D.A.F. de Sade (1740-1814) Français, encore un effort… (suite)
Celui de la sodomie est le résultat de l’organisation, et nous ne contribuons pour rien à cette organisation. Des enfants de l’âge le plus tendre annoncent ce goût, et ne s’en corrigent jamais. Quelquefois il est le fruit de la satiété ; mais, dans ce cas même, en appartient-il moins à la nature ? Sous tous les rapports, il est son ouvrage, et, dans tous les cas, ce qu’elle inspire doit être respecté par les hommes. Si, par un recensement exact, on venait à prouver que ce goût affecte infiniment plus que l’autre, que les plaisirs qui en résultent sont beaucoup plus vifs, et qu’en raison de cela ses sectateurs sont mille fois plus nombreux que ses ennemis, ne serait-il pas possible de conclure alors que, loin d’outrager la nature, ce vice servirait ses vues, et qu’elle tient bien moins à la progéniture que nous n’avons la folie de le croire ? Or, en parcourant l’univers, que de peuples ne voyons-nous pas mépriser les femmes ! Il en est qui ne s’en servent absolument que pour avoir l’enfant nécessaire à les remplacer. L’habitude que les hommes ont de vivre ensemble dans les républiques y rendra toujours ce vice plus fréquent, mais il n’est certainement pas dangereux. Les législateurs de la Grèce l’auraient-ils introduit dans leur république s’ils l’avaient cru tel ? Bien loin de là, ils le croyaient nécessaire à un peuple guerrier. Plutarque nous parle avec enthousiasme du bataillon des amants et des aimés ; eux seuls défendirent longtemps la liberté de la Grèce. Ce vice régna dans l’association des frères d’armes ; il la cimenta ; les plus grands hommes y furent enclins. L’Amérique entière, lorsqu’on la découvrit, se trouva peuplée de gens de ce goût. A la Louisiane, chez les Illinois, des Indiens, vêtus en femmes, se prostituaient comme des courtisanes. Les nègres de Benguelé entretiennent publiquement des hommes ; presque tous les sérails d’Alger ne sont plus aujourd’hui peuplés que de jeunes garçons. On ne se contentait pas de tolérer, on ordonnait à Thèbes l’amour des garçons ; le philosophe de Chéronée le prescrivit pour adoucir les mœurs des jeunes gens.

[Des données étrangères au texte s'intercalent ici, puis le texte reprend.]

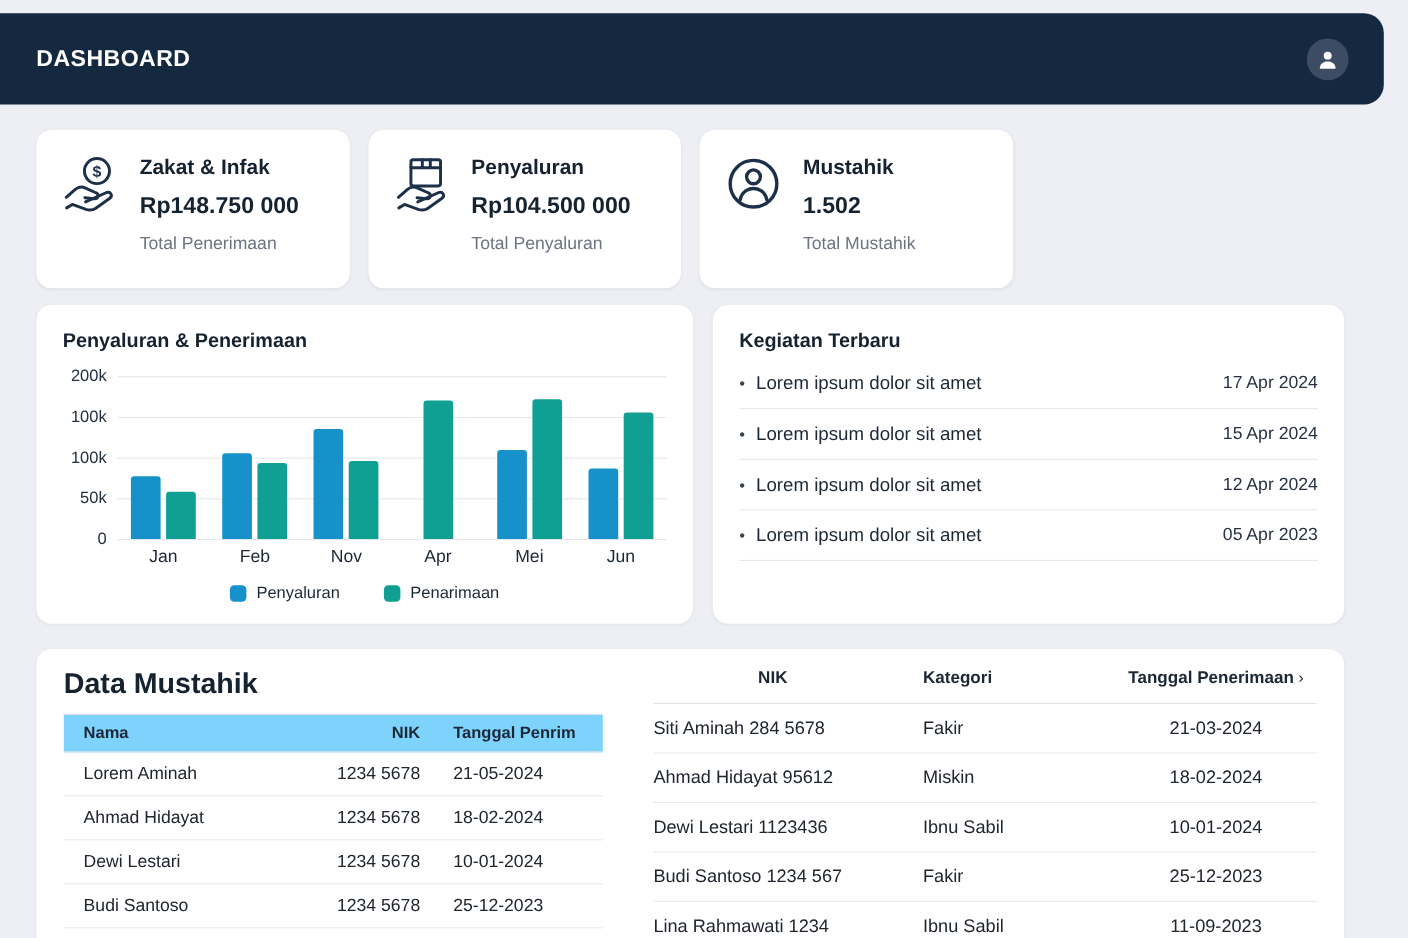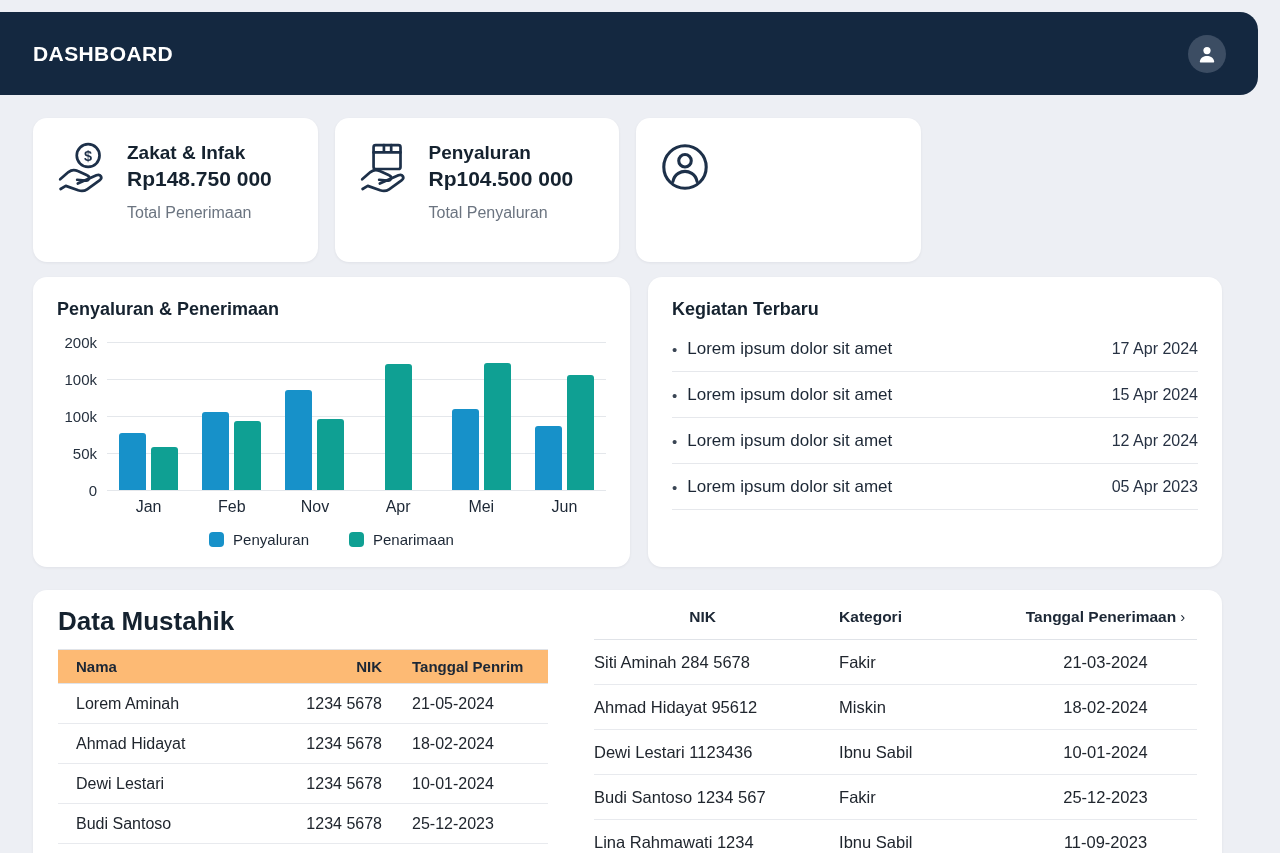"Zakat & Infak" .stat-title { margin-bottom: 3px -> 12px }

Nous savons à quel point il régna dans Rome : on y trouvait des lieux publics, où de jeunes garçons se prostituaient sous l’habit de filles et des jeunes filles sous celui de garçons. Martial, Catulle, Tibulle, Horace et Virgile écrivaient à des hommes comme à leurs maîtresses, et nous lisons enfin dans Plutarque que les femmes ne doivent avoir aucune part à l’amour des hommes. Les Amasiens de l’île de Crète enlevaient autrefois de jeunes garçons avec les plus singulières cérémonies.